The method we were previously using to set the background colour was to stick the widget(s) inside a GtkEventBox and then call modify_bg() on it to set the background colour. This seems to be an inocuous enough thing to do and controlling the background colour is one of the officially stated uses of the event box, but maybe I wasn’t supposed to do it that way; comments are welcome.
Unfortunately, this method was the one that gtk-qt-engine was refusing the cooperate with. In addition, themes like Crux and Smokey-Blue both have rules that override the appearance of event boxes to look like their parent widgets – in essence to make them transparent. Now that is surely a pathological behaviour. The vast majority of themes have no problems.
So, on to the final solution. I dug around inside the gtk-qt-engine source to try and find out what it was doing wrong, and while I couldn’t nail that one down, I did see how it was rendering certain elements without using QT directly.

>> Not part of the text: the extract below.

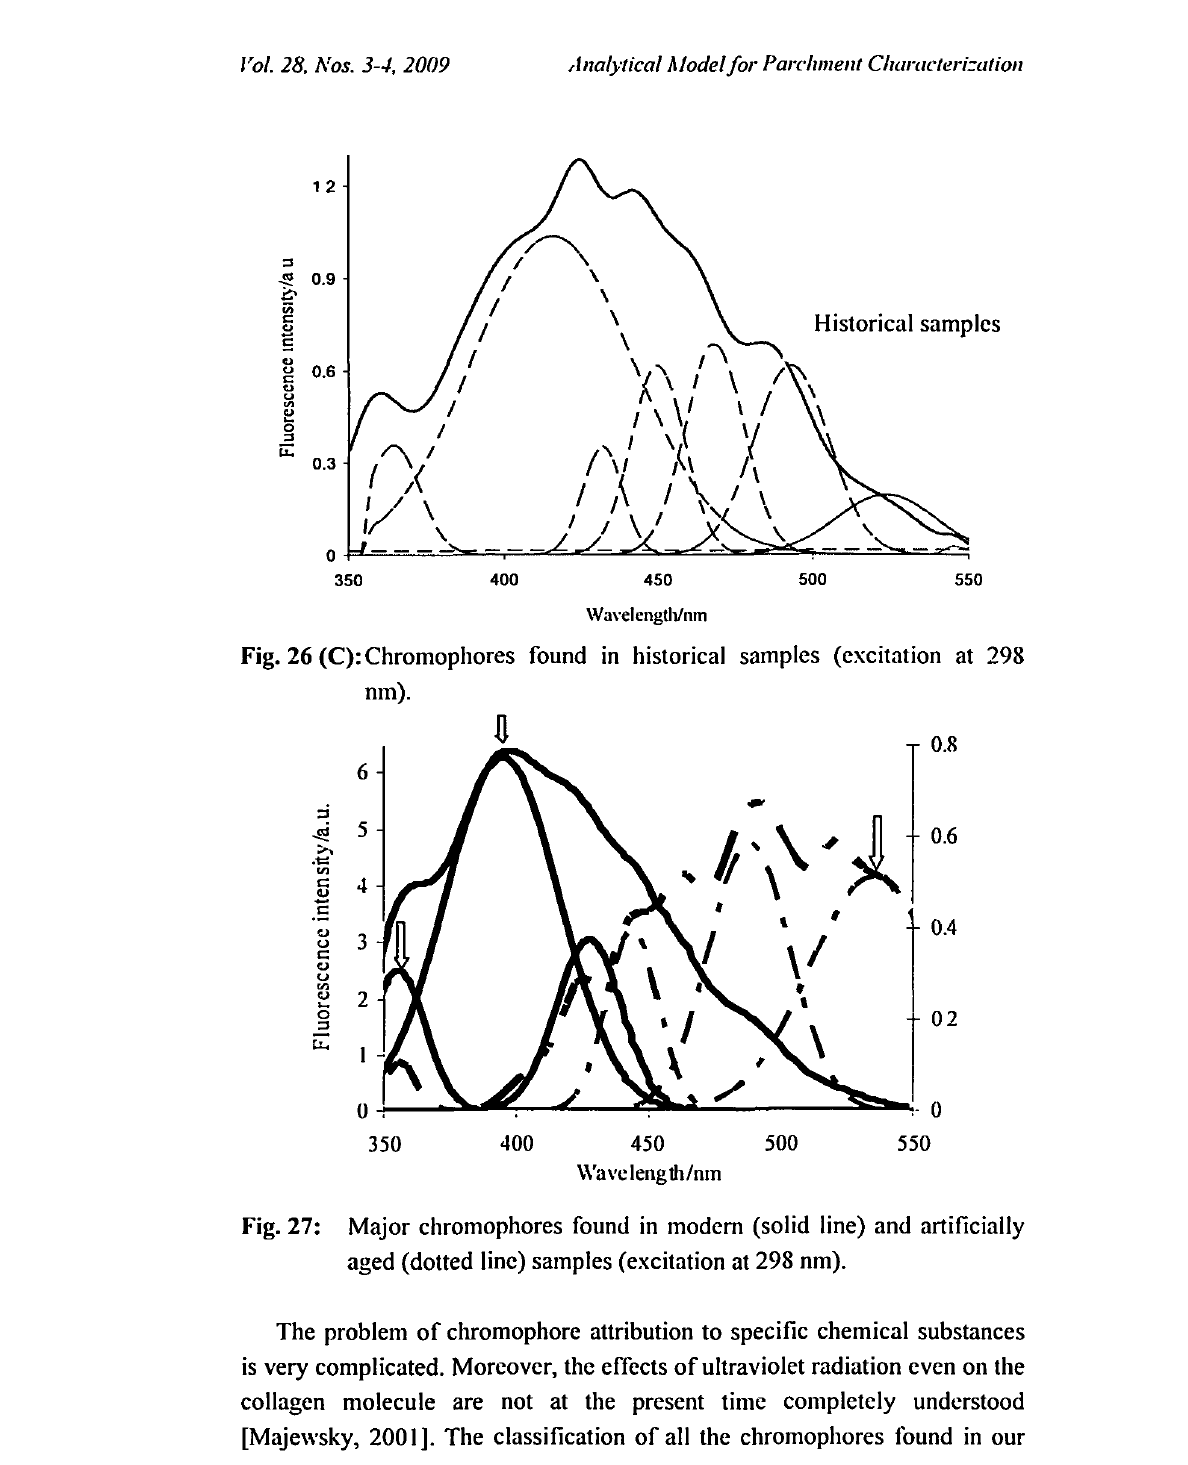
Fig. 27: Major chromophores found in modern (solid line) and artificially aged (dotted line) samples (excitation at 298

This implied that colour selection could not be completely broken. So working from yesterday’s proposal to paint the box as if it was a treeview cell, I ended up just using gdk_draw_rectangle to colour in the background; For whatever reason, gtk-qt-engine sets the gc’s correctly even if it doesn’t set the colour values right. At the same time, I changed our widget to stop inheriting from GtkEventBox and used GtkHBox instead as the simplest non-abstract container. Changing the inheritence hierarchy allowed Crux and Smokey-Blue to work because our widget would no longer get matched as an EventBox.
The story has a happy ending, but it’s unfortunate that valid techniques are rendered unusable because of theme-specific pathologies.